Long before Tea Party candidate Christine O’Donnell rocked the Delaware GOP by upending establishment favorite Mike Castle, she founded a group named the Savior’s Alliance for Lifting the Truth (SALT). SALT focuses on promoting Christian morality among Generation X and places particular emphasis on always telling the truth. In 1998, while O’Donnell was a guest on Politically Incorrect with Bill Maher, she elaborated on this point, arguing that “telling the truth is always the right thing to do, I believe, and that’s what always gets you out of a situation.”
Comedian Eddie Izzard pressed her on just how far she would take her anti-lying beliefs. Izzard asked O’Donnell whether or not she would lie to Nazis who showed up at her door during WWII and demanded to know if she were hiding any Jewish people in her house. O’Donnell refused to even entertain the notion of concealing the truth from Nazis in that scenario because “you never have to practice deception.”You never have to deceive others because "God always provides a way out," said O'Donnell.
Talk about losing one's moral compass.
Now, I know what's going on here. O'Donnell rather unexpectedly won the Republican primary, and now liberal sources of information are going after her. Still, I can't help but comment on this, because the extremism in O'Donnell's bungling of Izzard's question must be dealt with.

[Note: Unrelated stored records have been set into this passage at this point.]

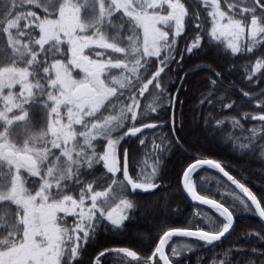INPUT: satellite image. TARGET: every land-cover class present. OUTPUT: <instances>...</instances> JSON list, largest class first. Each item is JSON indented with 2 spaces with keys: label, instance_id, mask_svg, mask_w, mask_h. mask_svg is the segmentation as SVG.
I'll return each mask as SVG.
<instances>
[{
  "label": "snow or ice",
  "instance_id": "obj_1",
  "mask_svg": "<svg viewBox=\"0 0 264 264\" xmlns=\"http://www.w3.org/2000/svg\"><path fill=\"white\" fill-rule=\"evenodd\" d=\"M241 3L237 13L232 3L226 12L219 0H203L211 21L208 35L213 41L225 38L233 56L242 51L237 41L245 33L248 52L264 40V0ZM200 19L197 15V28ZM192 23L182 0H0V33L7 39L0 50V264H84L86 246L96 242L98 233H115L128 219L134 208L128 197L158 187V166L170 153L185 150L177 131L184 130L185 120L182 112H175L178 97L169 94L163 118L157 113L153 122H145L140 98L153 85L161 93L156 99H164L168 89L161 73L175 59L177 37L186 29L191 32ZM185 38H190L187 33ZM190 39L186 51L195 55L201 35ZM262 68L264 60L258 59L251 74ZM216 83L213 79L208 85V103ZM257 106L264 111V100ZM148 108L156 111L151 104ZM36 109L42 114L38 125L30 116ZM251 118L264 122V114ZM213 119L217 126L224 123L209 112L205 130ZM230 120L240 126L234 117ZM143 129L156 131L145 134ZM258 131L264 126L252 128L245 137L248 143H239V148L255 152L254 141H264ZM191 134H197L195 126ZM260 149L264 163V143ZM137 151L154 157L150 173L141 169L132 174L139 168ZM204 166L222 173L251 205L227 185L224 191L245 212L254 208L252 214L264 221V193L258 198L222 162L197 155L183 168V189L219 218L197 209L203 225L189 220L169 227L148 261L158 255L163 264H170L165 245L173 236L215 247V241L234 231L233 207L198 191L193 183V174ZM258 229L249 238L255 235L264 242V224ZM172 251L179 255L175 245ZM250 251L264 260V249L253 246ZM104 252L123 253L140 264L127 248ZM94 264H102L101 259ZM246 264H254L253 257Z\"/></svg>",
  "mask_w": 264,
  "mask_h": 264
},
{
  "label": "trees",
  "instance_id": "obj_2",
  "mask_svg": "<svg viewBox=\"0 0 264 264\" xmlns=\"http://www.w3.org/2000/svg\"><path fill=\"white\" fill-rule=\"evenodd\" d=\"M249 1L243 0L244 3H249ZM182 2L186 4L189 16L193 20L191 24L192 31L188 32L186 29L187 36L194 38L195 34L199 33L201 35V48L194 49L195 55L187 53L186 45L191 42V39H186V33H182L181 36L177 37V50L174 52L175 59L161 73V78L167 89L168 84H171L172 94L178 88L179 81L184 78L183 86L178 89L175 112L177 116L181 112L183 113L185 127L183 131H180L179 128L177 131L184 138L185 150L190 155L183 151L169 154L164 163L158 166V187L148 194H132L128 197L134 204V208L129 210L128 219L124 221L122 228L115 233H105L103 231L98 233L96 242L86 246L84 264H94L98 257L101 259L102 264H114V260L120 262V264H129V262L130 264H136V261L125 257L123 253L109 254L104 252L105 248H127L136 253L140 264H146V262L148 264L147 258L152 255L160 236L169 227L188 224L189 220H194V222L203 225L204 217L195 215L197 209H202L207 214L219 218L210 208L191 205L182 193L180 176L183 168L186 167L188 162L194 161L197 155L222 162L225 170L249 187L254 194L258 195V198L261 193H264V163L259 159L260 145L264 141L259 139L254 141L256 149L253 153L239 148V143H248L245 137L251 136L250 130L252 128L260 129L264 126V122L251 118L254 114H264V111L257 106L261 100H264V95L255 101H245L241 97L245 92L253 94L264 87V68L254 75L251 74V68L256 61L258 59L264 60V40H260L252 52H248L249 41L245 33L238 40L242 51L233 56L226 47L225 38L213 41L208 35L211 21L207 17V9L203 6V1L182 0ZM219 2L222 10L226 12L229 3L236 5L235 11L237 13L243 7L241 0H219ZM197 15L201 18L199 21L200 28L196 27ZM6 44V37L0 33V50L4 49ZM180 49H184L183 56H181ZM0 55H2V52H0ZM185 73L187 74L185 75ZM250 75L251 80H249ZM213 79L217 83L214 86L215 92L211 96L212 102L208 103L205 97L209 95L208 85ZM168 92L170 91L163 93V100H157L156 97L161 93L153 85H149V91L145 93L144 97L140 98L141 109L146 110L145 122H153L152 118L156 117L157 113L161 114L163 118ZM186 100L187 111L185 107ZM225 103L232 105V107H223ZM149 104L156 107L155 112L148 108ZM209 112L214 113L217 118L224 119V123L220 126H217L215 119H213L211 126L207 129L209 135L217 138L215 149L199 147L194 141V135L191 134L190 122L194 120L196 121V128L205 129L204 117ZM34 114H31V116H35ZM169 114L168 110V116ZM231 117L238 120L240 126H234L231 123ZM155 131V129H148L143 132L149 134ZM262 135H264V131H258L257 136ZM148 139H151L150 135H148ZM99 143H106V141ZM137 148H139L138 144ZM189 157H191V160ZM136 160L139 162V168L134 167L132 174L141 169L148 173L151 172L154 157L146 156L143 152L137 151ZM100 171H103V169L101 168ZM118 175H122V173H118ZM192 179L198 191L205 192L218 202L233 207L236 212L234 215V231L228 238L216 244L215 247L210 246L207 248L198 240L183 237L174 238L166 249V253L173 263L246 264L247 259L251 256L254 259V264H264V260H261L259 255H254L250 251L253 246L257 249H264V242H261L257 236L253 235L249 238V234L257 232L260 225L256 215L252 214L254 211L252 210L251 213L245 212L239 201H234L224 191V185L228 186L229 191L235 190L217 172L201 168L193 174ZM218 181L221 183L218 184ZM151 202H154V207H157L156 210L163 208L168 218H162L159 211L155 212L156 210L152 209L153 219H150L149 213H145L143 209ZM262 207H264V204H262ZM174 245L179 255L173 254L172 248ZM186 245L192 247L189 249L185 247ZM101 252H104L103 257H100ZM156 264L161 263L156 262Z\"/></svg>",
  "mask_w": 264,
  "mask_h": 264
},
{
  "label": "rangeland",
  "instance_id": "obj_3",
  "mask_svg": "<svg viewBox=\"0 0 264 264\" xmlns=\"http://www.w3.org/2000/svg\"><path fill=\"white\" fill-rule=\"evenodd\" d=\"M203 1V0H202ZM253 2V1H252ZM251 3V0L249 1V4ZM223 38V37H222ZM230 39V38H229ZM238 43V41H237ZM15 91H18V86L16 89H14ZM244 94V93H243ZM174 95V94H173ZM178 97V96H177ZM35 113V116H31V114ZM30 116L32 118V120L38 125L42 119V114L41 112L36 109L34 111H32L30 113ZM190 127H191V131L193 129V126L196 127V121L192 120V122H190ZM197 129V134L194 135V141L196 142V144L203 148V149H215L217 146V138L214 136L209 135V131L202 129L200 130L199 128ZM157 207H154V202H151L150 204H148V206H146L143 211L146 213H149L150 219H153V215H151V211L152 209L156 210ZM161 214L160 216L164 219L168 218L167 214L164 212L163 208H159V210H156L155 212H158ZM163 220V219H162ZM129 258V257H128ZM131 259V258H130ZM132 260V259H131Z\"/></svg>",
  "mask_w": 264,
  "mask_h": 264
},
{
  "label": "water",
  "instance_id": "obj_4",
  "mask_svg": "<svg viewBox=\"0 0 264 264\" xmlns=\"http://www.w3.org/2000/svg\"><path fill=\"white\" fill-rule=\"evenodd\" d=\"M264 94V88L261 90V91H259L258 93H256V94H254V95H248V96H245L244 94H242L241 95V97H242V99H244V100H246V101H252V100H255V99H257V98H259L261 95H263ZM175 96H177V93H175L174 94ZM172 111H173V109H172ZM172 111H171V114H172ZM143 131V130H142ZM184 152L185 153H187L185 150H184ZM188 155H189V153H187ZM203 168H207V166H204ZM214 170V169H213ZM214 171H216L217 173H219L220 174V176L239 194V196L240 197H242L245 201H247V197H245L244 195H243V193H240L239 192V190L238 189H235V186L234 185H231V183L229 182V181H227V178L226 177H224L223 176V174L222 173H220V172H218L217 170H214ZM182 174H181V176H180V187H181V190H182V193H183V195H184V197H185V199L191 204V205H193V206H199V207H206V208H209L208 206H206V205H200L198 202H194V201H192L191 200V198L187 195V193L184 191V189H183V184H182ZM131 191V190H130ZM152 191V190H151ZM150 191V192H151ZM150 192H148V193H150ZM148 193H145V192H141L140 190H137V192L135 193V194H148ZM248 202V204L249 205H251V202L250 201H247ZM254 212H255V209L253 208L252 209ZM256 217H257V220H258V222H259V224H264V221H261L260 220V218L256 215ZM232 232H233V230H230V233H226L225 234V236L224 237H222L221 238V240L220 241H215L214 242V244H218L219 242H221V241H223V240H225L226 238H228L231 234H232ZM175 237H177V236H173L172 238H175ZM158 243H159V241H158ZM157 243V244H158ZM208 246H212V245H208ZM165 249H166V245H165ZM165 255H166V251H165ZM152 256V255H151ZM157 257L159 258V256L157 255ZM154 258H155V256L154 257H152V260L150 261V263H153V261H154ZM160 260V259H159ZM162 262V261H161ZM162 264H163V262H162ZM171 264V263H170Z\"/></svg>",
  "mask_w": 264,
  "mask_h": 264
},
{
  "label": "flooded vegetation",
  "instance_id": "obj_5",
  "mask_svg": "<svg viewBox=\"0 0 264 264\" xmlns=\"http://www.w3.org/2000/svg\"><path fill=\"white\" fill-rule=\"evenodd\" d=\"M187 73H185V75H186ZM183 84H184V78H182L180 81H179V84H178V88L176 89V91H175V93H177V96H178V89L179 88H181L182 86H183ZM264 88V87H263ZM262 88V89H263ZM262 89H260L259 91H261ZM171 84L169 85L168 84V91H170V92H168V95L169 94H172L171 93ZM259 91H257V92H255V93H253V94H249V95H254V94H256V93H258ZM175 93H173V94H175ZM172 94V95H173ZM168 95H167V97H168ZM264 95V94H263ZM263 95H261L260 97H262ZM259 97V98H260ZM186 98H187V96H186ZM259 98H257V99H259ZM257 99H255V100H257ZM255 100H252V101H255ZM246 101V100H245ZM166 107H167V105H166ZM185 107H186V111H187V100H186V103H185ZM171 111H172V109L171 108H169V116H171ZM170 128H171V124H170ZM145 130H148V129H143V131H145ZM139 135V134H138ZM186 151V150H185ZM184 152V151H183ZM188 153V152H187ZM186 153V154H187ZM188 155V154H187ZM190 155V154H189ZM206 169H209V168H206ZM210 170H213V169H210ZM214 171V170H213ZM216 172V171H215ZM218 175L220 176V174L218 173ZM237 193V192H236ZM238 194V193H237ZM239 195V194H238ZM242 198V197H241ZM243 199V198H242ZM211 209V208H210ZM234 226H235V223H234ZM176 238V237H175ZM184 238V237H183ZM174 238H172L170 241H169V243L166 245V249H167V247H168V245L170 244V242L173 240ZM185 239H191V240H195V239H193V238H185ZM201 243H203L202 241H200ZM203 245H204V243H203ZM216 245V244H215ZM205 246V245H204ZM206 248L207 247H210V246H205ZM166 249H165V251H166ZM166 255H167V253H166ZM168 256V255H167ZM169 257V256H168ZM169 259H170V257H169ZM156 262H159V263H161L162 264V262L159 260V258L157 257V256H155V258H154V261H153V263H150V261H149V263L148 264H156ZM170 263L171 264H175V263H173V261L170 259Z\"/></svg>",
  "mask_w": 264,
  "mask_h": 264
}]
</instances>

The situation Izzard presented to O'Donnell is one confronted by who knows how many students every year in introductory ethics courses. Kant is famous for having agreed with O'Donnell, but for different reasons. Kant held that anyone who lied in this kind of a situation would be following a certain rule, e.g., "When I wish to protect others from harm, I will tell a lie." But it is impossible even to conceive of a world in which everyone followed exactly the same rule. Why? Well, the liar is successful only if he is believed, but if everyone followed the same rule, the liar would not be believed. The rule, therefore, ought never to be followed, according to Kant, since it is inherently contradictory.

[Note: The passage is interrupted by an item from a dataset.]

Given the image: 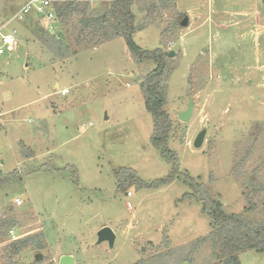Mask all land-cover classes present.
I'll return each instance as SVG.
<instances>
[{"label":"rangeland","instance_id":"rangeland-1","mask_svg":"<svg viewBox=\"0 0 264 264\" xmlns=\"http://www.w3.org/2000/svg\"><path fill=\"white\" fill-rule=\"evenodd\" d=\"M28 1L0 0V28L16 31L18 40L15 51L0 56V264H9L10 230L16 241L42 231L47 239L44 250L13 256L14 264H59L69 252L74 264H222L213 242L194 246L212 228L199 194L186 198L194 191L184 175L228 213L256 204L250 216L264 218V0H132L144 27L135 44L175 52L166 110L180 177L123 191L118 169H133L146 183L174 169L152 144L141 89L156 64L138 62L123 38L93 47L90 31L80 34V21L93 16L91 3L96 17H108L113 0H58L57 8L71 2L78 10L59 40L58 28L47 32L54 21L34 11L14 19ZM46 44L76 54L52 56ZM191 104L193 115L182 122ZM104 225L116 234L113 247L98 243ZM164 230L170 238L160 244ZM240 261L264 264V253L246 252Z\"/></svg>","mask_w":264,"mask_h":264},{"label":"trees","instance_id":"trees-1","mask_svg":"<svg viewBox=\"0 0 264 264\" xmlns=\"http://www.w3.org/2000/svg\"><path fill=\"white\" fill-rule=\"evenodd\" d=\"M169 3L174 5L173 0H170ZM57 6L58 3L55 5L57 20L64 26H66V21L71 15L78 13L77 7L71 2H67L58 8ZM109 23H111V28H108ZM80 25V34L84 35L90 31V42L93 47L123 38L128 51L138 62L152 61L156 64V68L141 80V89L145 96L146 109L153 118L152 144L161 152L163 158L170 160L174 164V169L166 178L152 183L142 181L133 169H118L115 172L119 189L122 191L126 190L134 183L145 188L161 187L171 183L175 178H179L180 176L177 153L171 150L168 145L173 129V122L166 110L169 53L163 49L147 51L135 44L133 40L134 34L144 29V27L137 25V17L132 11V0H113L108 17L106 15H102L101 17L89 16L82 19ZM47 32L50 33L48 30ZM58 36L53 38L58 39ZM47 40L49 41V38ZM49 43L52 42L49 41ZM46 45L58 57L63 59L70 58L76 54L68 53L67 50L66 54L64 52L60 55V50L57 48L53 49L51 44ZM184 178L185 182L194 191V193L187 194L186 198L196 199V193L199 194L202 210L208 215L212 228L207 236L199 238L194 242L195 248L213 242L215 249L218 251L215 252V255L220 259L222 264H242L240 255L246 252L264 253V218L262 220H254L250 216L252 211L259 208L258 205L251 204V207L246 208L243 214L228 213L221 201L209 196L203 184H200L188 175H184ZM46 245L47 240L43 232L36 236L13 241L5 249L8 252V254L6 253L8 263L14 264L12 263L13 256L20 255L30 248L42 251L46 248ZM135 264H147V261L141 259Z\"/></svg>","mask_w":264,"mask_h":264},{"label":"built area","instance_id":"built-area-1","mask_svg":"<svg viewBox=\"0 0 264 264\" xmlns=\"http://www.w3.org/2000/svg\"><path fill=\"white\" fill-rule=\"evenodd\" d=\"M58 0H29L24 7L17 13L14 19L25 17L29 15L32 11L35 12L38 19L44 22H51L57 19L55 13V3ZM6 25L0 28V56L7 54V52L15 51L18 47V40L16 37V31L5 33L4 30ZM50 33L54 31L53 27L47 29ZM69 93L68 89L61 92L62 95H67ZM132 194L129 192L128 197ZM15 203L17 206L22 205L21 199H16ZM128 207L132 208V204L128 202ZM11 238L16 241L17 235L14 230H10Z\"/></svg>","mask_w":264,"mask_h":264},{"label":"water","instance_id":"water-1","mask_svg":"<svg viewBox=\"0 0 264 264\" xmlns=\"http://www.w3.org/2000/svg\"><path fill=\"white\" fill-rule=\"evenodd\" d=\"M189 22L188 18H185L183 20V22L181 23L182 26H186ZM175 56V52L174 51H170L169 52V57H174ZM193 111H194V107L191 104L189 107L188 112L186 113H182L180 114L179 119L182 122H189L192 115H193ZM201 140L196 141V147H200L201 146ZM116 240V235L114 233V231L110 228V227H104L102 228L99 233H98V243L102 244L104 242H108L110 244L111 247L114 246ZM42 255H37L36 259L41 258ZM59 264H74V258L72 256H63L60 260Z\"/></svg>","mask_w":264,"mask_h":264},{"label":"crops","instance_id":"crops-1","mask_svg":"<svg viewBox=\"0 0 264 264\" xmlns=\"http://www.w3.org/2000/svg\"><path fill=\"white\" fill-rule=\"evenodd\" d=\"M97 1V0H96ZM58 2V1H57ZM92 4V6H91V11H92V13H93V16H96V15H94V10H95V8H96V2L95 3H91ZM257 18V20H259V17H256ZM54 23H55V25H54V29H56V28H58V34H55L54 33V35H59V34H61V32L63 31V27H65L63 24H61L60 23V21L59 20H55L54 21ZM29 29H31V28H29ZM52 34H53V32H52ZM50 52H51V54H52V56L54 55H56L57 56V54L55 53V52H53L52 50H50ZM74 56V55H73ZM72 56V57H73ZM60 87V85L58 84L57 85V88H59ZM107 225H104V226H102V228H104V227H106ZM101 228V229H102ZM132 229H134V226L133 225H131V224H129L128 226H127V231H131ZM43 232V231H42ZM166 232H168L167 230L165 231H163V237H162V239H161V241H160V244L163 242V239L167 236V237H169V235H167V233ZM115 233V232H114ZM116 235V234H115ZM165 236V237H164ZM170 238V237H169ZM117 239V238H116ZM47 240V239H46ZM116 241V240H115ZM172 241V240H171ZM153 242H151L150 244H152ZM115 244V243H114ZM155 245H157V244H155ZM184 245H187V243H186V241H184V242H181V244H180V246H184ZM180 246H176V247H180ZM63 256H72V254H70V252L69 253H62L60 256H59V263H60V260H61V258L63 257ZM140 261V260H139ZM135 264V263H134Z\"/></svg>","mask_w":264,"mask_h":264}]
</instances>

I think that Kant was wrong in this. Do not misunderstand me: I believe we have a strong moral obligation to tell the truth. But, as with perhaps all obligations, it can be overridden by a more stringent obligation in the right circumstances. And in the circumstances O'Donnell was asked about, you are obviously morally obligated to lie, since our obligation to protect others from grievous harm is obviously more stringent than our obligation to tell the truth in the imagined circumstances. College freshman can handle such reasoning with ease; O'Donnell seems unable to.
And this is the problem with extremist thinking. If you believe, like O'Donnell, that moral principles are absolutely exceptionless, you lose your moral compass and end up making moral judgments that are obviously wrong. O'Donnell attempted to finesse the problem by claiming that God would ensure that no one would ever be faced with such a situation. But we know better: people are faced with such moral dilemmas every day, everywhere. Add to that the fact that it is extremely unlikely that God exists.
This is what happens when amateurs attempt to engage in ethical reasoning.